» **TO DO**
(a) List the section headings in the Csound post.
(b) Before UDOs existed, how could a custom opcode be created, according to the Csound post?

» **PASSAGE PROVIDED**
I’m not sure it warrants a tutorial, but I’ll try to answer this as best I can. First things first, the event and schedule family of opcoes are used to trigger score events. UDOs and sub instruments provide a running abstracted or standalone code within an instrument.
event
The event family of opcodes are used to trigger score events. event_i is used to trigger events at i-time, meaning it will only be called at the very start of an instrument’s lifetime. event on the other hand is called on every k cycle meaning it will be called continuously over the life-time of an instrument. In Cabbage, one usually uses event opcodes with a changed opcode, i.e,
kButton chnget "button1"
if changed:k(kButton) == 1 then
event "i", 100, 0, 10
endif
schedule
The schedule family of opcodes offer more or less the same functionality, only the the k versions also offer a trigger parameter. This eliminates the needs for an if statement:
kButton chnget "but1"
schedkwhen changed:k(kButton), 0, 100, 2, 0, 1
The schedule family of opcodes also provide streamlined management of instruments by letting the user decide how many instances of an instrument can run at the same time. There will be times when this is important.
UDOs
UDOs, which are created using opcode provide users with a way of abstracting functionality into self-contained user defined opcodes. They were added to Csound so that users could write their own custom opcodes in Csound. Before they existed, the only way to create custom opcodes was using a lower level language like C. UDO definitions can use all or any opcodes. There are no limitations. They can also be recursive, meaning they can call themselves. Spend some time trying to get your head around this recursive vocoder!
You can also keep all your UDOs in a separate file and include them using an #include statement:
#include "MyUDOs.whatever"

» **SUPPLIED DATA**

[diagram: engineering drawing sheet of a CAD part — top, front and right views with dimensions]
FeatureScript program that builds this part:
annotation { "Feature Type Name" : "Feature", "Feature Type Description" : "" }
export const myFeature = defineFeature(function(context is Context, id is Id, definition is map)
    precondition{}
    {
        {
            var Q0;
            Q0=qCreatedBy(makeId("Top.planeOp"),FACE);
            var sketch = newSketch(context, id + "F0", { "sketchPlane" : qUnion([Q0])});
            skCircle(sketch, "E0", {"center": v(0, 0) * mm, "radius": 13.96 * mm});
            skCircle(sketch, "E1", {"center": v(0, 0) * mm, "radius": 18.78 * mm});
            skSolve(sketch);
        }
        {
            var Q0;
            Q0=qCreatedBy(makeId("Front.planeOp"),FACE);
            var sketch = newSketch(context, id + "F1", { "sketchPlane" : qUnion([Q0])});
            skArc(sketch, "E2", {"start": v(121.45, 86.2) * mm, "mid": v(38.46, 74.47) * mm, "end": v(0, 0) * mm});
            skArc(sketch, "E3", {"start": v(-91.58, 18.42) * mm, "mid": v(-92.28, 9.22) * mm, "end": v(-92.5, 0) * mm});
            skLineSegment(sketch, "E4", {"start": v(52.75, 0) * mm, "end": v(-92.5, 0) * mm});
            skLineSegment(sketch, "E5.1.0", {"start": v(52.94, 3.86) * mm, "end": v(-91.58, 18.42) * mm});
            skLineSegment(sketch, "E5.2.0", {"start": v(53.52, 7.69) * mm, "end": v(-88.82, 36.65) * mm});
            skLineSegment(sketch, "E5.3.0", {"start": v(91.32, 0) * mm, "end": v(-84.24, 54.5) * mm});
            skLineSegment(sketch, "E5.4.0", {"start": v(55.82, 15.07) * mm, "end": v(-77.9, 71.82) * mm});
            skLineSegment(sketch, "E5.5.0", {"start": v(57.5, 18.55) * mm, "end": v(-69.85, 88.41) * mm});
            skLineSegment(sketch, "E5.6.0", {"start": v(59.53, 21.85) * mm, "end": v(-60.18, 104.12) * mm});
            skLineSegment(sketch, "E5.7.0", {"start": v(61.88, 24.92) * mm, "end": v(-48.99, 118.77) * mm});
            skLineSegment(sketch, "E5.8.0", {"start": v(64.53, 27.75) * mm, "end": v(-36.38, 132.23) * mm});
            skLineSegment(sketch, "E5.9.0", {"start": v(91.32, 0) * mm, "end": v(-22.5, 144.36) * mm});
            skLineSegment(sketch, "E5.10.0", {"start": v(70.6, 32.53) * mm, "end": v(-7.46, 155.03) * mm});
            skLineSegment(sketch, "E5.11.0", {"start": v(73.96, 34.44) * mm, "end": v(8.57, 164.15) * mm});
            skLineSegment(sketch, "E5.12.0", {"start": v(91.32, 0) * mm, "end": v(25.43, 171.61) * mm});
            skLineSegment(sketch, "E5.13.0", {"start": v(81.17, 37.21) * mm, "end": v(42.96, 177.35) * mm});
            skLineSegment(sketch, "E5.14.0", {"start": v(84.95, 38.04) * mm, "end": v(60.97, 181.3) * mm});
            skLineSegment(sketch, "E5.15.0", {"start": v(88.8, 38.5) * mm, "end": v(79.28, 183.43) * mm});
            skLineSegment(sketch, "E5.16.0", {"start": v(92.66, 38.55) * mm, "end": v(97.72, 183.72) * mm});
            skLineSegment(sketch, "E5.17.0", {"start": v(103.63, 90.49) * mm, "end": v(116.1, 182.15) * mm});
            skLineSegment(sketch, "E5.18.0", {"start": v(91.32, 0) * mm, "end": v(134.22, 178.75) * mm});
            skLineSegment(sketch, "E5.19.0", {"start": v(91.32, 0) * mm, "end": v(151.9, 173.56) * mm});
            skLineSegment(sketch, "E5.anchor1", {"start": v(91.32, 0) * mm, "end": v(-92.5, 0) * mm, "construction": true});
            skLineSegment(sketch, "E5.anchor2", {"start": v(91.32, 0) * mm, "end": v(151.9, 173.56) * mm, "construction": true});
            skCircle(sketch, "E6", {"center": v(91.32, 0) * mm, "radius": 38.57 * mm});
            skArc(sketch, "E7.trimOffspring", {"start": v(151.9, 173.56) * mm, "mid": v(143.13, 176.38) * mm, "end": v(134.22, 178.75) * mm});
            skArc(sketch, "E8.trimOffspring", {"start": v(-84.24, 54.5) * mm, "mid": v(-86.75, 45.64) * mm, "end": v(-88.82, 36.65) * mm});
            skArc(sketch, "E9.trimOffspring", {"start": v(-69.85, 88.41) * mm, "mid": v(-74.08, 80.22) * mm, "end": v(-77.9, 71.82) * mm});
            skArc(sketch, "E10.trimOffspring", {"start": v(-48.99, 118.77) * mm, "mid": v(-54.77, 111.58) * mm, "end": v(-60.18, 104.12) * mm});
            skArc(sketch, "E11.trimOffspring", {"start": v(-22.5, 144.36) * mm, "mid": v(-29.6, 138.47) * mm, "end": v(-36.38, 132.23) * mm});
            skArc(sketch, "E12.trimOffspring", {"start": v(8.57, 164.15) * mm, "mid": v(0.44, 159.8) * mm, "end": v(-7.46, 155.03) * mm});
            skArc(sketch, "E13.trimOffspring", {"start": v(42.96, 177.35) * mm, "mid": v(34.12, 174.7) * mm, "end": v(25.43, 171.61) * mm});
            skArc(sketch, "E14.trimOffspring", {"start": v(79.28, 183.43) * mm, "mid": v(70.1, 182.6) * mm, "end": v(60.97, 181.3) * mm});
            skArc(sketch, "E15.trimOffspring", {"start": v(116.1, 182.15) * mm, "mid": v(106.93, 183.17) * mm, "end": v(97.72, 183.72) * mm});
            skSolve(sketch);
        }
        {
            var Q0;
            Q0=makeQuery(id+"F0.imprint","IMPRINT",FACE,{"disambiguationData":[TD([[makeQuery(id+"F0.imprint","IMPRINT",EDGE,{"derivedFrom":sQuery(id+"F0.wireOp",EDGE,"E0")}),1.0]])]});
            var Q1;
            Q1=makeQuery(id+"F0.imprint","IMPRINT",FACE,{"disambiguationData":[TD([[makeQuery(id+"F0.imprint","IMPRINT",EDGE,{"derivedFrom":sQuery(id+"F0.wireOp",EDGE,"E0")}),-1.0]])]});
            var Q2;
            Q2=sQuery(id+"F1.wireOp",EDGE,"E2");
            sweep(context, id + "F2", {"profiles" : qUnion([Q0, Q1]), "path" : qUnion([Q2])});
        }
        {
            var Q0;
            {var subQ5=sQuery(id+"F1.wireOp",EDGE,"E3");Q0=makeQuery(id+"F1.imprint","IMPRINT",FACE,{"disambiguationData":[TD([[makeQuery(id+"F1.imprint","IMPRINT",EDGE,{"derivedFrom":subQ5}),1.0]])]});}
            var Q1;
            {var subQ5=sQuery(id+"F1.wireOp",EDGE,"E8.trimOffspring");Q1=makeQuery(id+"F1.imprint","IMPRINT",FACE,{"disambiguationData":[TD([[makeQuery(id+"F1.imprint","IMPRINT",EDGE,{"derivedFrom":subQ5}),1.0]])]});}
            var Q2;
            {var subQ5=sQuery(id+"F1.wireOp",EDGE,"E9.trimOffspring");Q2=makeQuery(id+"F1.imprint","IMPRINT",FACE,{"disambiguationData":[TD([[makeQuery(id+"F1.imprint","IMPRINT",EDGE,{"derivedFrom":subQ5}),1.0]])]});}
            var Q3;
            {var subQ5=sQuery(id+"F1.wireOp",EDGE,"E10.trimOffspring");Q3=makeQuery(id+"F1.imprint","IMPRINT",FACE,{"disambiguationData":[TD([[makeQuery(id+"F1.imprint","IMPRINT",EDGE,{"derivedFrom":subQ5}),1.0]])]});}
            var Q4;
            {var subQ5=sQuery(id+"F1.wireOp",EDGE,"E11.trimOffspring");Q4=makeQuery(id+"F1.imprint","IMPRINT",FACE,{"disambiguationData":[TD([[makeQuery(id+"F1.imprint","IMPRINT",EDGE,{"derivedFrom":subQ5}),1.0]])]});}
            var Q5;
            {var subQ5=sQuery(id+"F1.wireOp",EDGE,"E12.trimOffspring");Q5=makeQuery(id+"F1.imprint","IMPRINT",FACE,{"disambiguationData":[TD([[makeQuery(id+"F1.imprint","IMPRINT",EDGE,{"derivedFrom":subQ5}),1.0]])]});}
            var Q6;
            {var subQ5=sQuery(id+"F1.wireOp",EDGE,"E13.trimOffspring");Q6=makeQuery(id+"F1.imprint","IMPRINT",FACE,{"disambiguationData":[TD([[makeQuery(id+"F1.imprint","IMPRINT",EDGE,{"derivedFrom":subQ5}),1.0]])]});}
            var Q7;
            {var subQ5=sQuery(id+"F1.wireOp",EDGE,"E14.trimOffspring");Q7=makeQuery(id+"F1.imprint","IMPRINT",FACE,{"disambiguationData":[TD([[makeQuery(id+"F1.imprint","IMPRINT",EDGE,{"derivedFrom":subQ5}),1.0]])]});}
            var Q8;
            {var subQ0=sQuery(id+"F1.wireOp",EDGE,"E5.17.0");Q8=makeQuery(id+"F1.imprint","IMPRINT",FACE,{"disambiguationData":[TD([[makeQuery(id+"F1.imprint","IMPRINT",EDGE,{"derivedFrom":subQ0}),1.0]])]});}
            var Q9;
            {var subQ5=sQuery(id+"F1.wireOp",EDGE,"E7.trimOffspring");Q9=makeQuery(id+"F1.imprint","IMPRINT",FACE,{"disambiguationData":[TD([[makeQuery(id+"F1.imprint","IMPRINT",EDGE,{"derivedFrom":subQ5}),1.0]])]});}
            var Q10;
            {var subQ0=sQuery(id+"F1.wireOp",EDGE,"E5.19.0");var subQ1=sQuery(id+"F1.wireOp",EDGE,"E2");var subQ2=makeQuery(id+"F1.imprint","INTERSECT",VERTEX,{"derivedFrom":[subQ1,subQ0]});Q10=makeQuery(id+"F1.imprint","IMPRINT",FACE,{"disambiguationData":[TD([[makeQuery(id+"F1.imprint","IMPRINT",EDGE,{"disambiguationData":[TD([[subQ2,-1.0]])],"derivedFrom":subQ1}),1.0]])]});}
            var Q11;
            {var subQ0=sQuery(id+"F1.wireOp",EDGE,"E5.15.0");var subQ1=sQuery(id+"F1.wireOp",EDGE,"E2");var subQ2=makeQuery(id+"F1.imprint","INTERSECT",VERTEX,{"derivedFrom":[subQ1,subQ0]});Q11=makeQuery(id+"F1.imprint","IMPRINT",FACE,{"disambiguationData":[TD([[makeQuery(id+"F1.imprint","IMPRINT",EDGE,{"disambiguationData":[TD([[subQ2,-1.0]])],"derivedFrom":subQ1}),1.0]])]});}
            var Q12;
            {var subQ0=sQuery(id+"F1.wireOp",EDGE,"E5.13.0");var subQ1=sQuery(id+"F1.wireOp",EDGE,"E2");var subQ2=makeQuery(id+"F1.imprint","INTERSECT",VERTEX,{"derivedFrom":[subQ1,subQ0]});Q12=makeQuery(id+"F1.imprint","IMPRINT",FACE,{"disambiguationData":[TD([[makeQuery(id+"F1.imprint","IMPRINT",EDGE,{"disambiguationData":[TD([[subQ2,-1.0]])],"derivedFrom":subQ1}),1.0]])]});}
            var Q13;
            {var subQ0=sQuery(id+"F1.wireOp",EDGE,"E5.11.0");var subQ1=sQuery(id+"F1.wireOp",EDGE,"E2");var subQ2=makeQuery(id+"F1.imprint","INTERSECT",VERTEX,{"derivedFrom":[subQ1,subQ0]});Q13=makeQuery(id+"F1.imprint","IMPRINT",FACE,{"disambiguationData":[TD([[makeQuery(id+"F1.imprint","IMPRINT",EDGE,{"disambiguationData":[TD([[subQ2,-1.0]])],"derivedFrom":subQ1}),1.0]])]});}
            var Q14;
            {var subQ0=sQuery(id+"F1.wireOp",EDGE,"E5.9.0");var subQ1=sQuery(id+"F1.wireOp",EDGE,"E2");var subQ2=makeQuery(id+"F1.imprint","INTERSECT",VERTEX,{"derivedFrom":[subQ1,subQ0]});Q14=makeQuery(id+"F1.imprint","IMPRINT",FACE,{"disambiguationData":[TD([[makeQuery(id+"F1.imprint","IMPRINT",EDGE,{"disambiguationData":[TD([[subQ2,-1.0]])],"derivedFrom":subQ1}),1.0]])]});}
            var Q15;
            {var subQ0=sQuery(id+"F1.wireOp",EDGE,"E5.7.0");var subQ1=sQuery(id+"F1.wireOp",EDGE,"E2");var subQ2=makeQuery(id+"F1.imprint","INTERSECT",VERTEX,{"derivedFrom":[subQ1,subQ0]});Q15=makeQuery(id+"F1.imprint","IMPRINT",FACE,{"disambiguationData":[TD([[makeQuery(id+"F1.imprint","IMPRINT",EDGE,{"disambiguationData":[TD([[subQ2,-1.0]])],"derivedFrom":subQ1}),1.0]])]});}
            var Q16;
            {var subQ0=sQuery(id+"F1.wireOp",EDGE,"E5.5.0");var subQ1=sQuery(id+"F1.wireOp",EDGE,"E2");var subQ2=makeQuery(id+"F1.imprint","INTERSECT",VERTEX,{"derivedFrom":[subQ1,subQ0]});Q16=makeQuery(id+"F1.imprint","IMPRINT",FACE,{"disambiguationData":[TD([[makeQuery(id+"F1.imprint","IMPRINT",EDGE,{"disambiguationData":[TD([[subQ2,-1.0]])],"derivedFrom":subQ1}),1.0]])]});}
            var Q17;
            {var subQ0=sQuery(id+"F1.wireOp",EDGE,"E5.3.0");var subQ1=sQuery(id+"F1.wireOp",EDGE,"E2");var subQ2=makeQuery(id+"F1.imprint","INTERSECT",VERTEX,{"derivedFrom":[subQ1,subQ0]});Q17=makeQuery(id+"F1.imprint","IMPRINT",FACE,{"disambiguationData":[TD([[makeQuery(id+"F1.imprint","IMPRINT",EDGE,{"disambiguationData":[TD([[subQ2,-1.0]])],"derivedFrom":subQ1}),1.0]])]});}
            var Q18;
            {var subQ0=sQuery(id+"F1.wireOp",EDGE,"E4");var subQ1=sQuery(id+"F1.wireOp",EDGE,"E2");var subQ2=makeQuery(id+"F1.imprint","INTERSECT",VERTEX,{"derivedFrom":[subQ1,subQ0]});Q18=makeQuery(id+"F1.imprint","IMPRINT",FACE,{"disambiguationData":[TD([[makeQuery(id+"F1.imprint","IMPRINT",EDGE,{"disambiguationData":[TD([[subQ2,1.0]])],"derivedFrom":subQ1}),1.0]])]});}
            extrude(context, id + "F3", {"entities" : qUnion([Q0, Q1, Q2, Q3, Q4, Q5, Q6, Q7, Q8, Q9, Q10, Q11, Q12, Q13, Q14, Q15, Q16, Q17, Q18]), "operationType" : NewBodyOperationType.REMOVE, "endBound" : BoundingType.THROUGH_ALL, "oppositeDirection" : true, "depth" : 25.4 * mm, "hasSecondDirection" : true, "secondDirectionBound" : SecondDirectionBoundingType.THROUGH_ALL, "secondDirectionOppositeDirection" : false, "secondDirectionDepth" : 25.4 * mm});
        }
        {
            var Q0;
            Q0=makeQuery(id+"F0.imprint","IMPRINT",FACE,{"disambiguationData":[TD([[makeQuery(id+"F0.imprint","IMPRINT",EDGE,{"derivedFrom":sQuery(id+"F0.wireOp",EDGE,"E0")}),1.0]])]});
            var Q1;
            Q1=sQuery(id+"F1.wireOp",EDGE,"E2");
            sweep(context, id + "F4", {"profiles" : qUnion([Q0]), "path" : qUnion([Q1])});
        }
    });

» **PER-TASK ANSWERS**
(a)
event
schedule
UDOs

(b) Only by using a lower level language like C.